D’après les chiffres du Secrétariat d’État à l’économie (SECO), 120’294 chômeurs étaient inscrits fin septembre auprès des agences régionales pour l’emploi, soit environ 11’000 de moins que fin juin 2021. Le nombre de jeunes chômeurs (15 à 24 ans) a légèrement augmenté, de 11’100 à 12’500 sur la même période. Au troisième trimestre, le nombre de demandeurs d’emploi a baissé de près de 20’000 personnes pour s’établir autour de 208’000.

Selon le SECO, le chômage partiel a également beaucoup diminué; alors qu’en avril, environ 300’000 personnes étaient au chômage partiel, elles étaient moins de 70’000 en juillet.

Indice des directeurs d’achat (Purchasing Manager Index, PMI)

Après de nouveaux sommets historiques en juillet, le PMI de l’industrie est légèrement retombé

La confiance de l’industrie suisse quant à la conjoncture a poussé le PMI industriel à un nouveau record historique en juillet: plus de 70 points. Depuis, il a quelque peu fléchi en août et en septembre. Néanmoins, au total, il a encore légèrement augmenté ce trimestre (+0,3 points) pour s’établir à 69,0.
La vigoureuse reprise de l’industrie suisse se poursuit donc.
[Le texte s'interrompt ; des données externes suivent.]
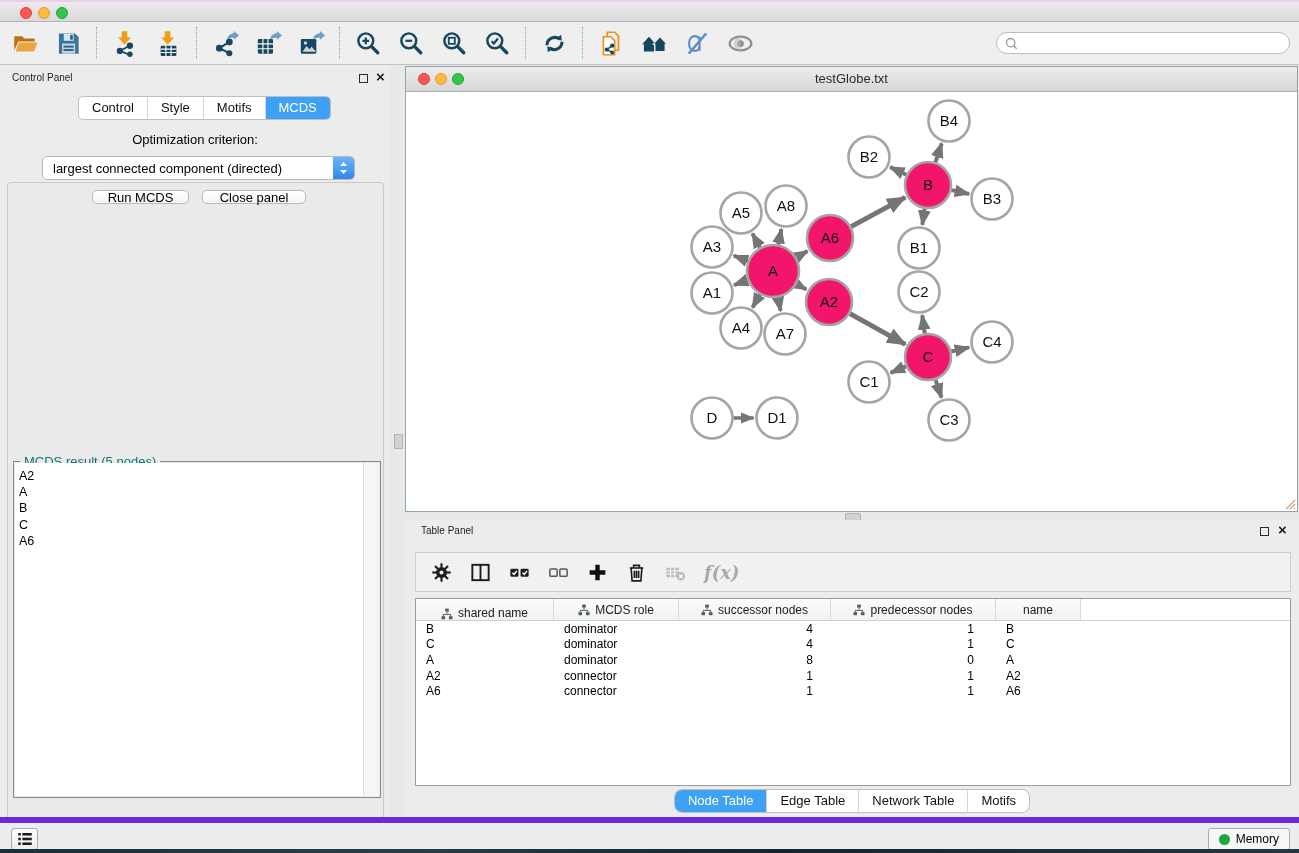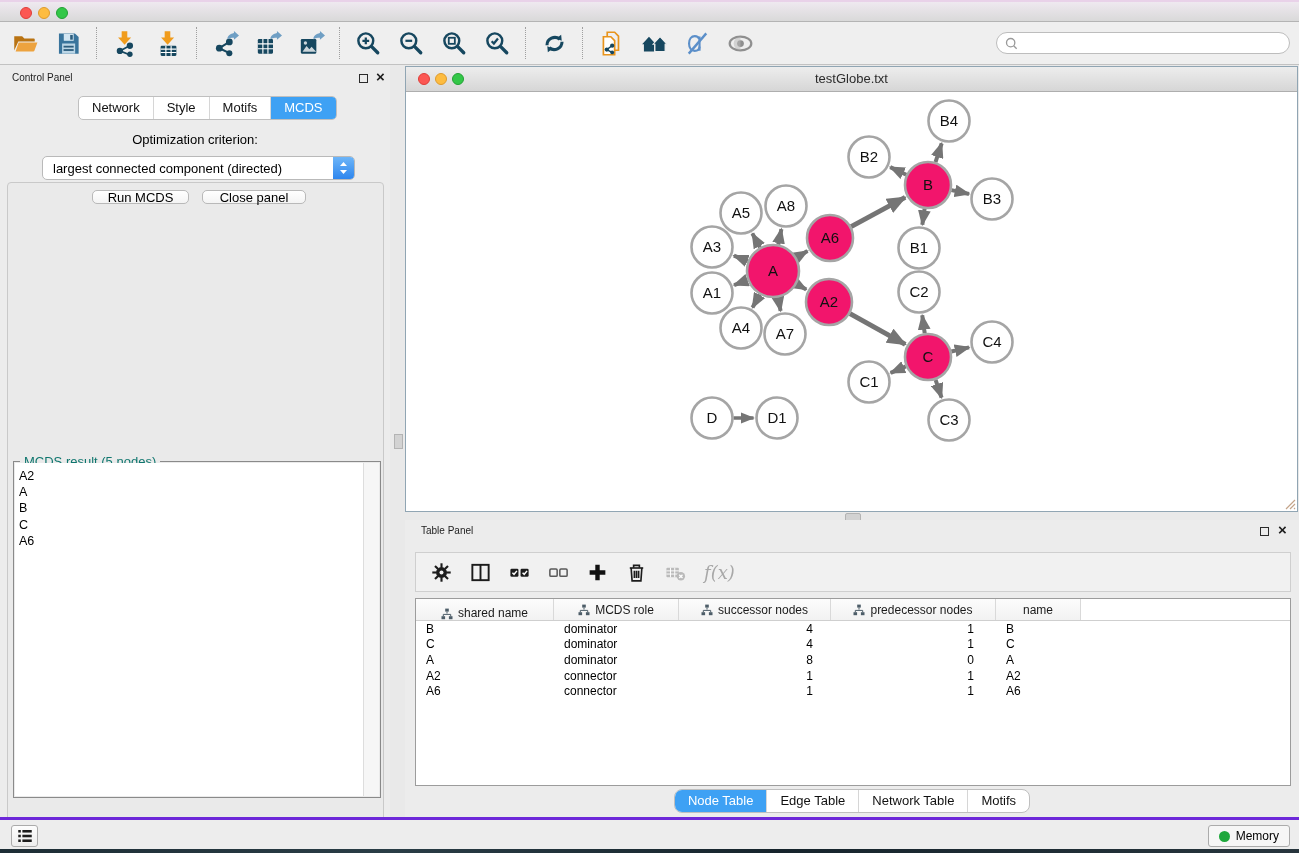"Network" div.seg-item { text: Network -> Control }
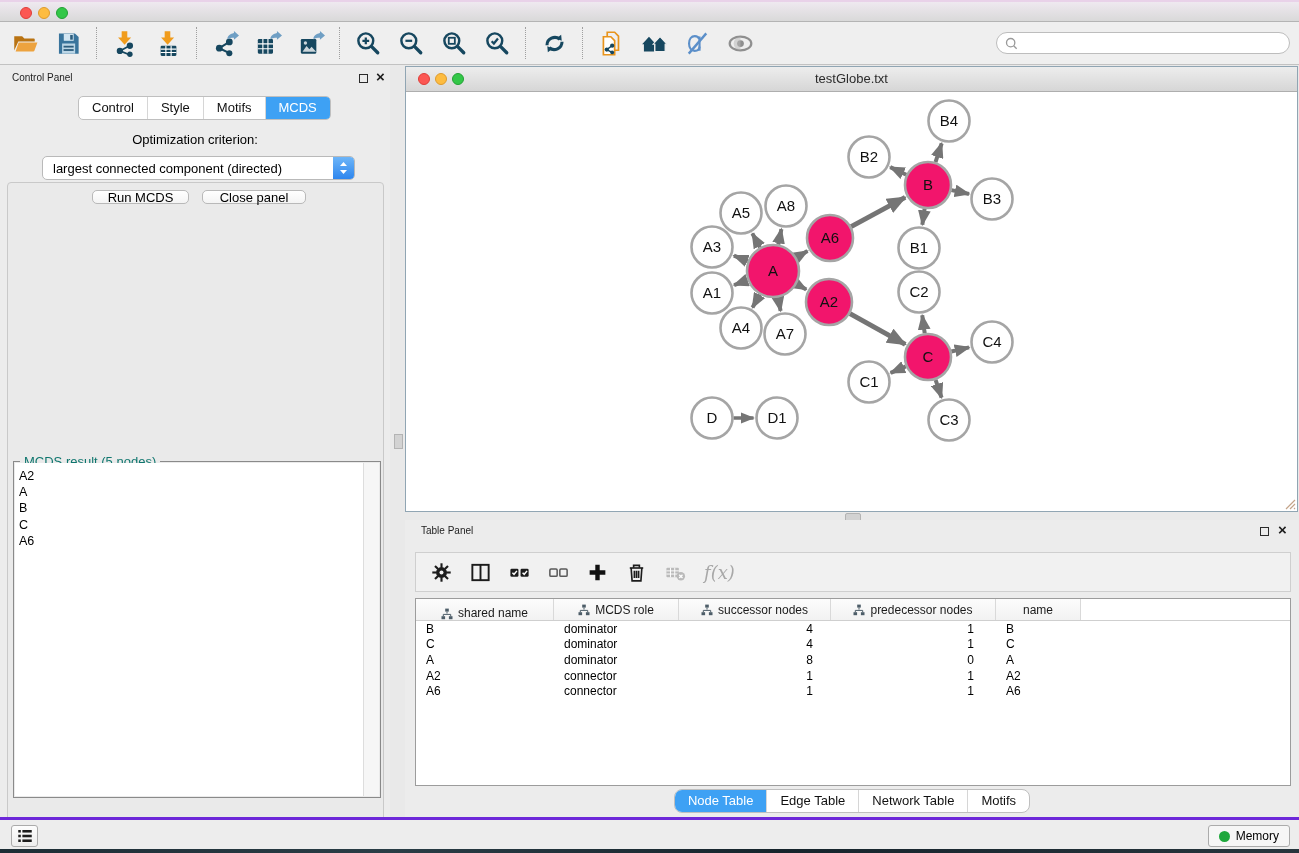"f(x)" .fx-label { font-weight: none -> bold }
Cependant, la situation en matière d’approvisionnement reste difficile, avec des prix d’achat plus élevés et des délais de livraison plus longs. Les entreprises achètent autant que possible afin de reconstituer leurs stocks de consommations intermédiaires. La baisse des stocks dans les entrepôts de vente indique quant à elle une demande particulièrement soutenue. Le boom devrait donc se poursuivre un certain temps.

Le rétablissement du secteur des services, reposant principalement sur la consommation intérieure, s’est poursuivi au dernier trimestre. Les carnets de commandes plus fournis suggèrent que l’activité devrait rester élevée dans les mois à venir. Comme dans l’industrie, la main-d’œuvre dans le secteur tertiaire remonte progressivement, et les prix d’achat ont augmenté de manière généralisée. Le fait que les prix de vente n’ont pas augmenté dans la même mesure indique cependant que la hausse des prix d’achat ne peut pas (encore) être entièrement répercutée sur le consommateur final.